→ **RECORDED INFORMATION**
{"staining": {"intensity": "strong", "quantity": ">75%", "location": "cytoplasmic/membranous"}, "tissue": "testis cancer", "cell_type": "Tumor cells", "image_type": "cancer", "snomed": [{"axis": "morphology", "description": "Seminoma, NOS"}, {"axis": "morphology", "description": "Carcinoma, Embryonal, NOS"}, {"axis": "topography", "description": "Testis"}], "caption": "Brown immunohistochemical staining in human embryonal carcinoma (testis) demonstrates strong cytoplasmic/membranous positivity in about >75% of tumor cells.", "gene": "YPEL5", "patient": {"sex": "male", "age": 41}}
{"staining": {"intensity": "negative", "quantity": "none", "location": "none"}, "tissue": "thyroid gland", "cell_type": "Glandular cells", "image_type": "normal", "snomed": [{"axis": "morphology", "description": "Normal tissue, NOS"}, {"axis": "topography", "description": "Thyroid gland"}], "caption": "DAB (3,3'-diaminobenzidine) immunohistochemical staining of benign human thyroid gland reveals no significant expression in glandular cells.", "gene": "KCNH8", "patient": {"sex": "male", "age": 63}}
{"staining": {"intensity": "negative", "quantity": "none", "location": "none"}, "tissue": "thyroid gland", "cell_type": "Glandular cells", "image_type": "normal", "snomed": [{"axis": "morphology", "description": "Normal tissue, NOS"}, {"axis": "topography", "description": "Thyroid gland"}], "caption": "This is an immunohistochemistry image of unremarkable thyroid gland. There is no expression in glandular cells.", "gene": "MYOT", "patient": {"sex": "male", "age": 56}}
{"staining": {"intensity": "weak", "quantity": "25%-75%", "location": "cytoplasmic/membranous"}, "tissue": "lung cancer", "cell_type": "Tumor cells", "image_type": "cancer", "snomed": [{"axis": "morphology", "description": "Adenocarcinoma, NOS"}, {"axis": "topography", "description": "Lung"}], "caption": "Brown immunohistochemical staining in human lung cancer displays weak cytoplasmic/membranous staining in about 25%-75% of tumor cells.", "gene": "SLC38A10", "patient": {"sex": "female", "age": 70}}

→ **HOW TO COMPLETE THIS TASK**
Your answer should consist of each line of the data above in which the word "Tumor" occurs.

→ **WRITTEN ANSWER**
{"staining": {"intensity": "strong", "quantity": ">75%", "location": "cytoplasmic/membranous"}, "tissue": "testis cancer", "cell_type": "Tumor cells", "image_type": "cancer", "snomed": [{"axis": "morphology", "description": "Seminoma, NOS"}, {"axis": "morphology", "description": "Carcinoma, Embryonal, NOS"}, {"axis": "topography", "description": "Testis"}], "caption": "Brown immunohistochemical staining in human embryonal carcinoma (testis) demonstrates strong cytoplasmic/membranous positivity in about >75% of tumor cells.", "gene": "YPEL5", "patient": {"sex": "male", "age": 41}}
{"staining": {"intensity": "weak", "quantity": "25%-75%", "location": "cytoplasmic/membranous"}, "tissue": "lung cancer", "cell_type": "Tumor cells", "image_type": "cancer", "snomed": [{"axis": "morphology", "description": "Adenocarcinoma, NOS"}, {"axis": "topography", "description": "Lung"}], "caption": "Brown immunohistochemical staining in human lung cancer displays weak cytoplasmic/membranous staining in about 25%-75% of tumor cells.", "gene": "SLC38A10", "patient": {"sex": "female", "age": 70}}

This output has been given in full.